No había duda: Zapatero, aun a costa de renunciar a ciertas convicciones teóricamente indeclinables, estaba dispuesto a atemperar sus relaciones con la jerarquía eclesiástica. Sin embargo, con la concentración en pro de la familia del pasado domingo, la Iglesia española ha demostrado que, lejos de aceptar la mano tendida del Gobierno, pretende ir mucho más allá, hacia una meta que parece el destino común de muchas de las religiones en el siglo XXI: influir con sus preceptos morales e intereses sobre toda la sociedad. Con esta actitud los príncipes de la Iglesia dan la impresión de que no se resignan a que un Gobierno legítimo legisle de acuerdo con sus propias convicciones, sino que aspiran a trazar las líneas maestras que debe seguir el poder civil.

Las acusaciones lanzadas por Rouco el domingo en Madrid, con el pretexto de salvaguardar la familia cristiana, constituyen un reto al poder civil, al margen de quién lo ostente ahora. Ni ha descendido en España el nivel de democracia ni se han vulnerado los derechos humanos. Simplemente, el Gobierno legisla conforme a sus convicciones programáticas, arropado por una mayoría de españoles que le dio su confianza hace cuatro años.
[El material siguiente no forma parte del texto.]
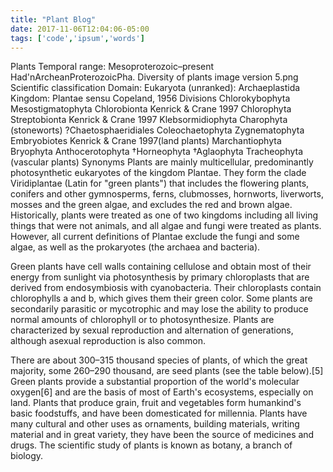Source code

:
 ```yaml
---
title: "Plant Blog"
date: 2017-11-06T12:04:06-05:00
tags: ['code','ipsum','words']
---
```



Plants
Temporal range: Mesoproterozoic–present
Had'nArcheanProterozoicPha.
Diversity of plants image version 5.png
Scientific classification
Domain:	Eukaryota
(unranked):	Archaeplastida
Kingdom:	Plantae
sensu Copeland, 1956
Divisions
Chlorokybophyta
Mesostigmatophyta
Chlorobionta Kenrick & Crane 1997
Chlorophyta
Streptobionta Kenrick & Crane 1997
Klebsormidiophyta
Charophyta (stoneworts)
 ?Chaetosphaeridiales
Coleochaetophyta
Zygnematophyta
Embryobiotes Kenrick & Crane 1997(land plants)
Marchantiophyta
Bryophyta
Anthocerotophyta
†Horneophyta
†Aglaophyta
Tracheophyta (vascular plants)
Synonyms
Plants are mainly multicellular, predominantly photosynthetic eukaryotes of the kingdom Plantae. They form the clade Viridiplantae (Latin for "green plants") that includes the flowering plants, conifers and other gymnosperms, ferns, clubmosses, hornworts, liverworts, mosses and the green algae, and excludes the red and brown algae. Historically, plants were treated as one of two kingdoms including all living things that were not animals, and all algae and fungi were treated as plants. However, all current definitions of Plantae exclude the fungi and some algae, as well as the prokaryotes (the archaea and bacteria).

Green plants have cell walls containing cellulose and obtain most of their energy from sunlight via photosynthesis by primary chloroplasts that are derived from endosymbiosis with cyanobacteria. Their chloroplasts contain chlorophylls a and b, which gives them their green color. Some plants are secondarily parasitic or mycotrophic and may lose the ability to produce normal amounts of chlorophyll or to photosynthesize. Plants are characterized by sexual reproduction and alternation of generations, although asexual reproduction is also common.

There are about 300–315 thousand species of plants, of which the great majority, some 260–290 thousand, are seed plants (see the table below).[5] Green plants provide a substantial proportion of the world's molecular oxygen[6] and are the basis of most of Earth's ecosystems, especially on land. Plants that produce grain, fruit and vegetables form humankind's basic foodstuffs, and have been domesticated for millennia. Plants have many cultural and other uses as ornaments, building materials, writing material and in great variety, they have been the source of medicines and drugs. The scientific study of plants is known as botany, a branch of biology.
La falta de sintonía de la Iglesia con un determinado Gobierno no puede ser confundida con una carencia de democracia ni con una mengua de los derechos humanos. Ni, por el contrario, un hipotético entendimiento con otros partidos en aspectos educativos o confesionales puede ser interpretado como una plenitud democrática ni con un amplio respeto a los derechos del hombre. Todo el problema se reduce a una cuestión de preferencia política que, en democracia, se resuelve en las urnas.